A five-year returns forecast for major asset classes — updated twice a year to help you set strategic portfolio allocations.
- Over the course of this year, downside risks to growth have increased. Weakness in global exports mainly affecting Chinese and European manufacturing sectors has begun to spread to the U.S. manufacturing sector, but we believe it’s premature to price in a high risk of the current expansion ending. Three-to-five-year growth expectations have come down since the beginning of the year and are now closer to trend growth (1.75%). Inflation is well below the Fed’s stated target of 2%. We expect inflation to remain at these lower levels for the near future.
- Forecasted returns have declined since our last analysis. Even before trade policy risks intensified in May, financial markets were signaling caution, culminating in certain parts of the yield curve inverting. Implied returns are lower for equities and bonds because nominal growth expectations are lower, and valuations for both equities and bonds are stretched.
- Monetary and protectionist policies are still key risks.
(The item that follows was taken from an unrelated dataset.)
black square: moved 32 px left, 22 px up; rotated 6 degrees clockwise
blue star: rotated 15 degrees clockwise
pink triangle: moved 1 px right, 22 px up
Against a backdrop of slowing global manufacturing data and subdued inflation, the U.S.-China trade conflict is a negative development. If growth deteriorates further and there isn’t an agreement on trade, then 2-3 rate cuts won’t be enough to stave off a deeper slowdown, and the Fed may have to take rates down lower. We expect lower rates for longer, and while we are not forecasting a recession in the near future, odds of a recession in the next two years have risen.
Forecasted five-year total average returns (%)*
Strategic outlook: Three possible scenarios. To calculate the five-year forecast, we consider three scenarios and calculate a weighted average based on the likelihood of each. In the current environment, a binary outcome seems more likely.
Most likely (50%): Fiscal fade
The boost to growth provided by 2018 fiscal policy changes is exhausted by year end. Trend growth resumes. However, with little room for error, the economy becomes susceptible to a recession if shocks occur.
Slightly less likely (45%): Trade disputes
Positive U.S. growth is derailed by tariffs on imports. Protectionism elicits a retaliatory response from China and other key global trade partners. The Fed pauses, but damage from a stronger dollar and current rate levels begins to impact the weakening economy. Initially, there’s an inflationary environment (due to tariffs) but ultimately a deflationary shock to the economy.
Least likely (5%): Business-friendly
Supply-side benefits resulting from the corporate tax cuts could improve productivity and result in higher growth than trend for a sustained period of time. The Fed is able to raise rates significantly without a recession as “neutral” rate moves up.